Are you ready for the onslaught of augmented reality (AR)? You may be aware of virtual reality
(VR), which is related, but not the same. Perhaps you are familiar with Pokémon Go, which is an
example of AR being used for entertainment. If you work in the telecommunications industry, you
can expect AR to affect your professional life too – it’s not only about gaming.
Let’s look initially at the distinction between these two emerging technologies. VR simulates the
user’s physical presence in the real world or an imagined world. The experience of VR is akin to
watching a movie, but with a greater sense of reality. AR differs in that it brings a combination of
computer generated content such as video, audio and graphics to a real-time, real-world
For the telecommunications industry, the implications of the growth in AR are twofold. Firstly, it is
clear that telecommunications companies will use AR for their own needs. The other area of
interest is the new and expanded infrastructure that will be required in order to meet bandwidth-
hungry applications in industries as diverse as gaming, tourism and the military.

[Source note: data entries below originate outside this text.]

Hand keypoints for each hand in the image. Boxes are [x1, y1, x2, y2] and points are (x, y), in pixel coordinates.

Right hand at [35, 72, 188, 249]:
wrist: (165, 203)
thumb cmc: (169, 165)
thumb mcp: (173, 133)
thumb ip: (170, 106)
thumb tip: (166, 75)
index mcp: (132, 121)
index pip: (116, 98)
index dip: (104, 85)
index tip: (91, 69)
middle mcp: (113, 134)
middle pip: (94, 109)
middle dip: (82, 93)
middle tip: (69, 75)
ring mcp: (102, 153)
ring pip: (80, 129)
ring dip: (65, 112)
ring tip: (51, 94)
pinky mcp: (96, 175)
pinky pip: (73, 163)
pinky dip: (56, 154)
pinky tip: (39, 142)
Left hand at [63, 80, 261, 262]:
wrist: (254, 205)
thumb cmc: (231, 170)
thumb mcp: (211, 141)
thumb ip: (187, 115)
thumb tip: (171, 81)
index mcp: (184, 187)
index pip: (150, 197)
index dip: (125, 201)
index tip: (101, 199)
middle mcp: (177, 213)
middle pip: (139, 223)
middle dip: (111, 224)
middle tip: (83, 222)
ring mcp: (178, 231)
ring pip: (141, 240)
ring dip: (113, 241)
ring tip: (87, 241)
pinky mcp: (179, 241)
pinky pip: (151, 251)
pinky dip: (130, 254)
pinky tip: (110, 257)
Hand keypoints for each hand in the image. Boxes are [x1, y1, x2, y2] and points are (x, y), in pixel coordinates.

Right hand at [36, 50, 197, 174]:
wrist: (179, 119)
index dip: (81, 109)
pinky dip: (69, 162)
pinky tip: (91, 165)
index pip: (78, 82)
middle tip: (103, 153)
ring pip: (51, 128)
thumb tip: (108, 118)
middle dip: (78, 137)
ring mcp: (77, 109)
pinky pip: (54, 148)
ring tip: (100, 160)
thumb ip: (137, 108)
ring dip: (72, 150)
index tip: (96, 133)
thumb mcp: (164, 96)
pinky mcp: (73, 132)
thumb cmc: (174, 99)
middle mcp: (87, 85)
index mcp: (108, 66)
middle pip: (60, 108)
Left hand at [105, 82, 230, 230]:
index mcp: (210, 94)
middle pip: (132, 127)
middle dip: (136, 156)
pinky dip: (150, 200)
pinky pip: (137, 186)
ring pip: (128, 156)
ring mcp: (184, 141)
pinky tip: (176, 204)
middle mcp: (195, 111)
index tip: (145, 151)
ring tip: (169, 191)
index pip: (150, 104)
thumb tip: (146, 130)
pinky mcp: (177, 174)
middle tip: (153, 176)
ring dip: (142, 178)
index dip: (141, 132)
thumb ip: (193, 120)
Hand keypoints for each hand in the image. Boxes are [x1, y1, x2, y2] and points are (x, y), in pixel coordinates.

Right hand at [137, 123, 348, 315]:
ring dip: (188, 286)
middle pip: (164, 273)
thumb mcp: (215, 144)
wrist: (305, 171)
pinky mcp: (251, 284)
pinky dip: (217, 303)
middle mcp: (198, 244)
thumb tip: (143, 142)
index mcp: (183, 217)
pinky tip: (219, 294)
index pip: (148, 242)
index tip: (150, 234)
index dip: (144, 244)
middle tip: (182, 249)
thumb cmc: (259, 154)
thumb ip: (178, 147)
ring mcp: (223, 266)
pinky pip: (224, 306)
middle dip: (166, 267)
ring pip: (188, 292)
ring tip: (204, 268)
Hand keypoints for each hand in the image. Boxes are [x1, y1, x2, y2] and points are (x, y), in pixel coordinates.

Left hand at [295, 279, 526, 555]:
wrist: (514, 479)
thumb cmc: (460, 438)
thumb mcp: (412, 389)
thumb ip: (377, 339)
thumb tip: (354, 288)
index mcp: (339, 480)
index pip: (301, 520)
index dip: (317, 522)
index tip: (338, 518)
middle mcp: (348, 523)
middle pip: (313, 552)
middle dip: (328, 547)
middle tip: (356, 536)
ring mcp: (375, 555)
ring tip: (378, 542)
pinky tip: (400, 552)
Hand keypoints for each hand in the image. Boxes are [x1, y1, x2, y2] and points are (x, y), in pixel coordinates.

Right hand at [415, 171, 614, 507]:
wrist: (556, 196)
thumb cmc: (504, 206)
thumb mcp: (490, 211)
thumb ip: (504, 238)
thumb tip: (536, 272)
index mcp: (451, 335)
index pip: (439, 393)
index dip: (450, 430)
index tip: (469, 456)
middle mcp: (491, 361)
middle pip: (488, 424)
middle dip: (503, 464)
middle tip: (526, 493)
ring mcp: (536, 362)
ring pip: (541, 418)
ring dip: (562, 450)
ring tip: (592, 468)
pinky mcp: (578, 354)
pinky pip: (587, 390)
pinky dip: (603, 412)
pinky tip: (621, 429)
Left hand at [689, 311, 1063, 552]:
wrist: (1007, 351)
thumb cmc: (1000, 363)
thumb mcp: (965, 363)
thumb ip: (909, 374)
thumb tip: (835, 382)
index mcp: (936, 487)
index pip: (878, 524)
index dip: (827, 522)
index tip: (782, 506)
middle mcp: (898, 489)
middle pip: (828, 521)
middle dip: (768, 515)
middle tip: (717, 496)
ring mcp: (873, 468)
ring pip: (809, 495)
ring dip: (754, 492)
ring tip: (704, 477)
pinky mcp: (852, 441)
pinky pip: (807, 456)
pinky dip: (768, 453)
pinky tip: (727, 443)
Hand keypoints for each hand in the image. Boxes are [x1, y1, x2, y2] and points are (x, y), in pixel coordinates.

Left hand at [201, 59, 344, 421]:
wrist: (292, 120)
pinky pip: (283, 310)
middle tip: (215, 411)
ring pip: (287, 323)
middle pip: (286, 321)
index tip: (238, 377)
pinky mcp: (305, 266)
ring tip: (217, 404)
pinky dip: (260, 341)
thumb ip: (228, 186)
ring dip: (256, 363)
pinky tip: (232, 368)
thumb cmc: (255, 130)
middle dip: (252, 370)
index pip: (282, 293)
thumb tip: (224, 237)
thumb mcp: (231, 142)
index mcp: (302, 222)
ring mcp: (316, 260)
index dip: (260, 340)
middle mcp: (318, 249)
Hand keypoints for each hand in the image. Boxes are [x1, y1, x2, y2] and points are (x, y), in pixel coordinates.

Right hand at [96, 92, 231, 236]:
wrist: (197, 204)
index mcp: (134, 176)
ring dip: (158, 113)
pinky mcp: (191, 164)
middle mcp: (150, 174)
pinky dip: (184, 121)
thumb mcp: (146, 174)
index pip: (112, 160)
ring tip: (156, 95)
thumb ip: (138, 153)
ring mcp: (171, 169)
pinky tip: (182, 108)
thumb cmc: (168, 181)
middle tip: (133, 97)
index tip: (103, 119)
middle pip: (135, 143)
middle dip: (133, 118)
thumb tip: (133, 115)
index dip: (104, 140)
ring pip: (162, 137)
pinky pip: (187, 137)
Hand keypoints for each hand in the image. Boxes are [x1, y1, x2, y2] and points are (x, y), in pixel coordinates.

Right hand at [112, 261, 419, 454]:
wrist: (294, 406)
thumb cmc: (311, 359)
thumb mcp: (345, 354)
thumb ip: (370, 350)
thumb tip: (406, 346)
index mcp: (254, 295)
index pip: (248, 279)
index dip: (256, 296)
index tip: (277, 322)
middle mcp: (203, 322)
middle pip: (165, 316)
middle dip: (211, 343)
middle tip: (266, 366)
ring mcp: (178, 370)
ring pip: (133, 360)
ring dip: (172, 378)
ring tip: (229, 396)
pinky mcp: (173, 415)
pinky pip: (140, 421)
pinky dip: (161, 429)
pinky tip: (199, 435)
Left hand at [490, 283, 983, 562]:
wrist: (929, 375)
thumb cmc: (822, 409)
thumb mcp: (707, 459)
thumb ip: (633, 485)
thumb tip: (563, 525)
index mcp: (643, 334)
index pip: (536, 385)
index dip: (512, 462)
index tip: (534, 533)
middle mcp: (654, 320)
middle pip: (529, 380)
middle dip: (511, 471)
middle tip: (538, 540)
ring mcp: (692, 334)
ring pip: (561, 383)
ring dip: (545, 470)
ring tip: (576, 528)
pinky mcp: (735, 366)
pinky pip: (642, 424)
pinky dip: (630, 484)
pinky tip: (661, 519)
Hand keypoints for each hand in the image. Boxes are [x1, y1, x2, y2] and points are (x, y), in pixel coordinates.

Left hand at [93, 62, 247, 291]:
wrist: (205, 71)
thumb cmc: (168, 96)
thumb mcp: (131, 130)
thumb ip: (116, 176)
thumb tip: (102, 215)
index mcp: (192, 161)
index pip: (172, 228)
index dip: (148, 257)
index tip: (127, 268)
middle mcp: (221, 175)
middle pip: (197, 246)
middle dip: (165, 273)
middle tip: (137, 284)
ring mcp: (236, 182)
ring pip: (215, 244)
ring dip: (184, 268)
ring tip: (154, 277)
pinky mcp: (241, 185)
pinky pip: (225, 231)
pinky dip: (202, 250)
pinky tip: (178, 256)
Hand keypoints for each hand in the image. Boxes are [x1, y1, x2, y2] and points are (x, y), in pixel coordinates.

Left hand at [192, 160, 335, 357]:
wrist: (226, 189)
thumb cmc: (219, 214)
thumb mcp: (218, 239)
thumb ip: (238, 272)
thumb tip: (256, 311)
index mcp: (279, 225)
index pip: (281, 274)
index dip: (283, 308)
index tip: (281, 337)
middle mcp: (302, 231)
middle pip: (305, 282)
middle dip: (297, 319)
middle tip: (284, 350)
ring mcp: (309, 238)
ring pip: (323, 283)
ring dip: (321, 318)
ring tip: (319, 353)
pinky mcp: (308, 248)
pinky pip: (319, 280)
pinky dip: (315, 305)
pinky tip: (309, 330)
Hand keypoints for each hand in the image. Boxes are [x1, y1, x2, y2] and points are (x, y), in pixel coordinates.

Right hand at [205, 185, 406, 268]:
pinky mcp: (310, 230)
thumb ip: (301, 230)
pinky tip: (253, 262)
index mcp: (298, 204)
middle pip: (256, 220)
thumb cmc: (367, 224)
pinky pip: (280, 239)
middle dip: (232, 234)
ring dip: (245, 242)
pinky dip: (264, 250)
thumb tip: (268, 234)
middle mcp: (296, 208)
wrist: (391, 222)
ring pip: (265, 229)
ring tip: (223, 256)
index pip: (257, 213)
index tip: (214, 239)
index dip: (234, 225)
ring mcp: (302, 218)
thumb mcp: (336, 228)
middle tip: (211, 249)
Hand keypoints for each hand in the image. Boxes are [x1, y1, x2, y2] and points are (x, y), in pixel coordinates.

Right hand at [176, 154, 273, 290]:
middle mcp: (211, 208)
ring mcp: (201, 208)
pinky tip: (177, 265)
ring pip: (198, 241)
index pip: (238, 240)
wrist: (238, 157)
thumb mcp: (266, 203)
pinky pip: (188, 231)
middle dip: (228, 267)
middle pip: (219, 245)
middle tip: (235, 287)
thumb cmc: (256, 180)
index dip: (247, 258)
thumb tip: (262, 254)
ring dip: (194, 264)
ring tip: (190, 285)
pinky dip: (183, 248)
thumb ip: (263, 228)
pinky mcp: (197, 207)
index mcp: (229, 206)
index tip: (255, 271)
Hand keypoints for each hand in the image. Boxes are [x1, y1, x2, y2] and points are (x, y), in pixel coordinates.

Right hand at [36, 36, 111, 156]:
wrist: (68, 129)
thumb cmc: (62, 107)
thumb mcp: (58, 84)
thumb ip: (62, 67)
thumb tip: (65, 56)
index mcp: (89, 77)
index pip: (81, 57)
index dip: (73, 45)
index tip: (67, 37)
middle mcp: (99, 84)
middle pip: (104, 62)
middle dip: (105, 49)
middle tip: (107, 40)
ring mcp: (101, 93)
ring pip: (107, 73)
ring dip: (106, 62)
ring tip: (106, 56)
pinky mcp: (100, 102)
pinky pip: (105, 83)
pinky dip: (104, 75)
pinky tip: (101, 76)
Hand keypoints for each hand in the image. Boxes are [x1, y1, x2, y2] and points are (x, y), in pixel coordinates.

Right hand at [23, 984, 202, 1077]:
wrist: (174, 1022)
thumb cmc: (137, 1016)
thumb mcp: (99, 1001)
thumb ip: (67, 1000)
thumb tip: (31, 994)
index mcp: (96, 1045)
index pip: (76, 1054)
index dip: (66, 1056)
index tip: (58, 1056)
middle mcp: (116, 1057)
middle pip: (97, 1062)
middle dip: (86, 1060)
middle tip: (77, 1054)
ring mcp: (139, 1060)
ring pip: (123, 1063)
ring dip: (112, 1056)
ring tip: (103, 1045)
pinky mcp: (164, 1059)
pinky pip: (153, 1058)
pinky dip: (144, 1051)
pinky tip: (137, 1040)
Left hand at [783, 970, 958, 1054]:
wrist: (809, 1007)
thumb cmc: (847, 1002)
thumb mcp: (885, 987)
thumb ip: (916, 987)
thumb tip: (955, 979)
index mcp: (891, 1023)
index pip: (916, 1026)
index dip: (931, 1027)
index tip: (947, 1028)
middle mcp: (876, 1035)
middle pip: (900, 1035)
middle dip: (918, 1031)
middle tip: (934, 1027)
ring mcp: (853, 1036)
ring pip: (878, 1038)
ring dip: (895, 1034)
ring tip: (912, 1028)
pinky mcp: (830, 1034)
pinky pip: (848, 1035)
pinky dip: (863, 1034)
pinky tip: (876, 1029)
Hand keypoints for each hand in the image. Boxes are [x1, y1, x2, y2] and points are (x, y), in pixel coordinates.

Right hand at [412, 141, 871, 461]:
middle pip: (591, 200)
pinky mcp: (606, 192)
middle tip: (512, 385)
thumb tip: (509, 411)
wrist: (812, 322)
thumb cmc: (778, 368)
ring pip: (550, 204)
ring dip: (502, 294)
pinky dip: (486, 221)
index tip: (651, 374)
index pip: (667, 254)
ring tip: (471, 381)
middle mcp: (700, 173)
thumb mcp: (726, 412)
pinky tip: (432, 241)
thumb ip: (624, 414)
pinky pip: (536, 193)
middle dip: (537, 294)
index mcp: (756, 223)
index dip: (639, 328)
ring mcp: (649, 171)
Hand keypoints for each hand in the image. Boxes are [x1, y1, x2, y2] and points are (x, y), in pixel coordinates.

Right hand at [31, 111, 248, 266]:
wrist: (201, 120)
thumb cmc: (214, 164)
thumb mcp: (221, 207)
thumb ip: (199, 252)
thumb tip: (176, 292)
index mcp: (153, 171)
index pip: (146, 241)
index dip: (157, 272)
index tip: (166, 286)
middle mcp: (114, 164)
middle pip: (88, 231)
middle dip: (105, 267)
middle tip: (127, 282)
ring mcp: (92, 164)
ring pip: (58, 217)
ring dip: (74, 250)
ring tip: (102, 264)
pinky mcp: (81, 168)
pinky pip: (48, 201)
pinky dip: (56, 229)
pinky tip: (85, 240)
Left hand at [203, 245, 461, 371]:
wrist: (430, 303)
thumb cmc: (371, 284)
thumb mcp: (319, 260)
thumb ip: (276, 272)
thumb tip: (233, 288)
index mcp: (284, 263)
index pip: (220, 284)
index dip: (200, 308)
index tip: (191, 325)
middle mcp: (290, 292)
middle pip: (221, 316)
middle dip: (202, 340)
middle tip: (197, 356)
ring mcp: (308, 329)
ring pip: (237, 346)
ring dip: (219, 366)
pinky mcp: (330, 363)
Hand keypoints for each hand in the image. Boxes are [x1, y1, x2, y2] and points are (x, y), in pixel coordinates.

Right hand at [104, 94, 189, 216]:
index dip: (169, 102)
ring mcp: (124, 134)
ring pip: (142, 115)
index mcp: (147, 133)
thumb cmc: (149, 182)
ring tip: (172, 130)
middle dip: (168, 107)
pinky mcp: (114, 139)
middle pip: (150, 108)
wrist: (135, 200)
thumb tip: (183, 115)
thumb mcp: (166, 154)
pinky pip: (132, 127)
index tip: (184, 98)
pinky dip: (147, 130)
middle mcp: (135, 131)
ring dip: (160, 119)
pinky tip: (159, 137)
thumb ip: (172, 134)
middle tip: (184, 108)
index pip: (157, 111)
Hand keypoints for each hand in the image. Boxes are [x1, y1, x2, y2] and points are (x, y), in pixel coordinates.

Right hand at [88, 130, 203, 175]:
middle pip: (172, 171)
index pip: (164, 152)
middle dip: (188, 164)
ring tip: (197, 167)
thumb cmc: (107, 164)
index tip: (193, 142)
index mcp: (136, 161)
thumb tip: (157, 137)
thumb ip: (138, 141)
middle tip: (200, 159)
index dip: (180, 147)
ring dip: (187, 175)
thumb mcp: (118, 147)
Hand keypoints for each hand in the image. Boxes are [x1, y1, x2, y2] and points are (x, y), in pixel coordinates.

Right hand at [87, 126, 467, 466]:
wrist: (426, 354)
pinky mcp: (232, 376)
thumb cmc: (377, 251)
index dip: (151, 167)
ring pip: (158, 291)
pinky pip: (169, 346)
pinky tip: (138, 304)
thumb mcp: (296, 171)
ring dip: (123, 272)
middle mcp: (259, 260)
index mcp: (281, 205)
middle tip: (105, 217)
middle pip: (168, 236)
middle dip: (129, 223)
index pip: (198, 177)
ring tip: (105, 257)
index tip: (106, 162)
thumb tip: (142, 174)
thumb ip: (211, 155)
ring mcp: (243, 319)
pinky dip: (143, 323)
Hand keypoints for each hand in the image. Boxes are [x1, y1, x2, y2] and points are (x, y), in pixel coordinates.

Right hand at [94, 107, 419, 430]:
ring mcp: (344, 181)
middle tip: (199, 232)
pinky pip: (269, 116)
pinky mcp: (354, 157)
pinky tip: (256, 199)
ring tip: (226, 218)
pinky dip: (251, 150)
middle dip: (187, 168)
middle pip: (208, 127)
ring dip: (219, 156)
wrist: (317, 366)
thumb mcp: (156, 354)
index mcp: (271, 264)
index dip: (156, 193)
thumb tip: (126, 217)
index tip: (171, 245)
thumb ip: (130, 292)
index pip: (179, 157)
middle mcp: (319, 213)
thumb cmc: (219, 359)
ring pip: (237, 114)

AR in telecommunications operations
Imagine a field technician on site, investigating a fault after being called out by the
telecommunications company’s operations centre. With the benefit of AR, the technician brings all
necessary data and repair instructions to a phone or tablet. As the device is geo-tagged, the data
is specific to the equipment being repaired, right down to correct versions of software to be used.
When it comes to the demand for new infrastructure to support AR, the requirement for bandwidth
will put a strain on last-mile networks says Alexandre Pelletier, Head of Innovations at Tata
Communications. However, not all network providers see this as a landline issue. In Africa, where
mobile prevails, EON Reality, Orange Telecom France, Mauritius Telecom, and State Informatics
Limited (SIL) have formed a partnership to bring AR (and VR) to the region’s mobile subscribers.
In Australia, we are more likely to see a mix of solutions.
While the technology is still developing, one thing is clear. AR is on the way, and
telecommunications providers who ignore it will do so at their peril.